_Activity_
Return, from the lines below, each one that includes the word "none".

_Records to use_
● ● ● ●
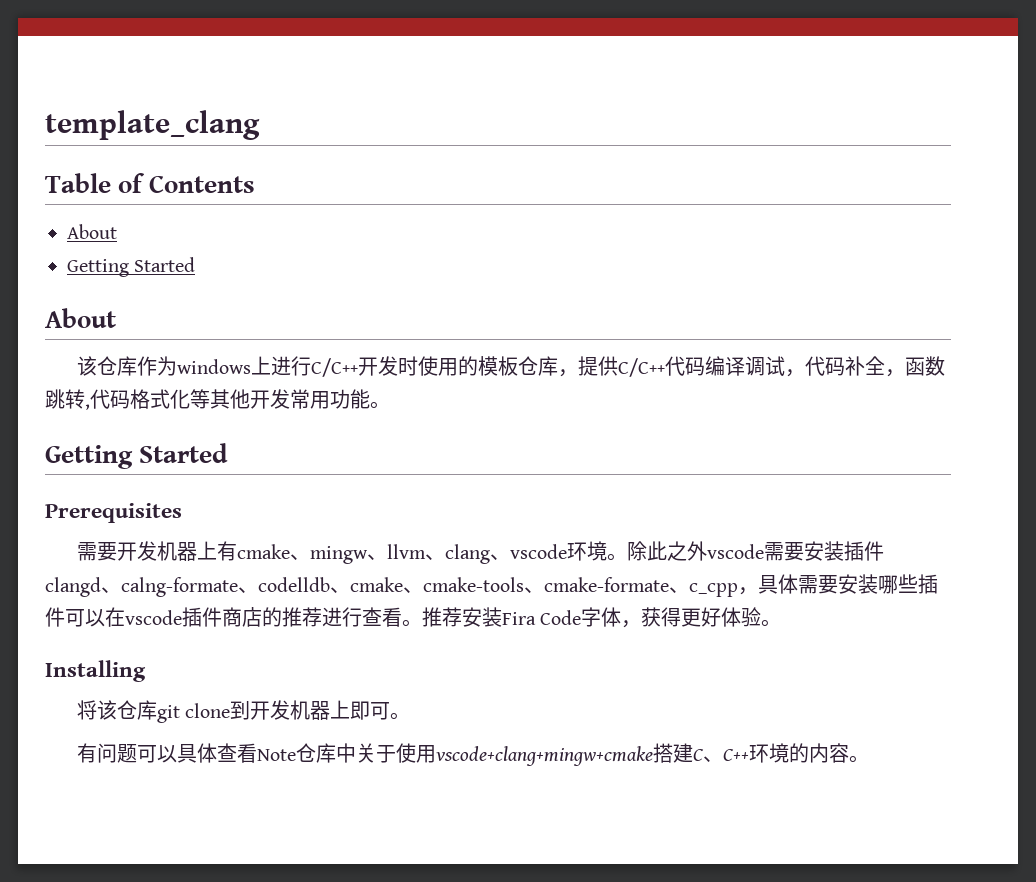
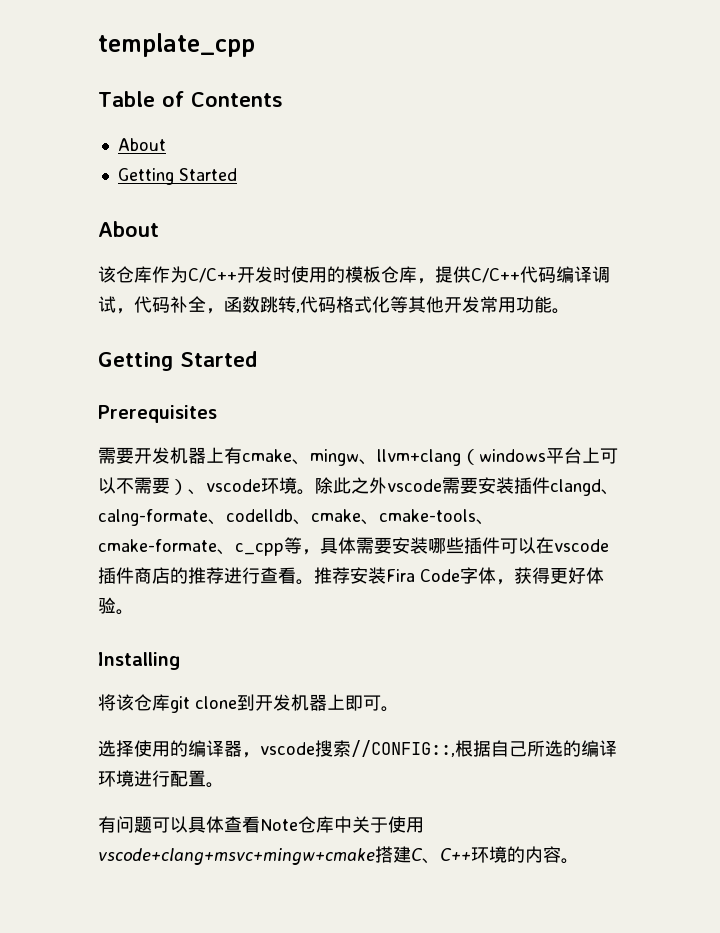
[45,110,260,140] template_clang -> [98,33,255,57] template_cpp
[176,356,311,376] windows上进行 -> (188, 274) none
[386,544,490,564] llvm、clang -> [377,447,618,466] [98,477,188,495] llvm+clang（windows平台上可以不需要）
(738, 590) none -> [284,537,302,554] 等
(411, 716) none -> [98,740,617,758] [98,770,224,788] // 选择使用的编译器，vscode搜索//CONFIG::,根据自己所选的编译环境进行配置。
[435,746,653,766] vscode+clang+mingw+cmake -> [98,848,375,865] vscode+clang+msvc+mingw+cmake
● ● ● ●
_Answer for the task_
[176,356,311,376] windows上进行 -> (188, 274) none
(738, 590) none -> [284,537,302,554] 等
(411, 716) none -> [98,740,617,758] [98,770,224,788] // 选择使用的编译器，vscode搜索//CONFIG::,根据自己所选的编译环境进行配置。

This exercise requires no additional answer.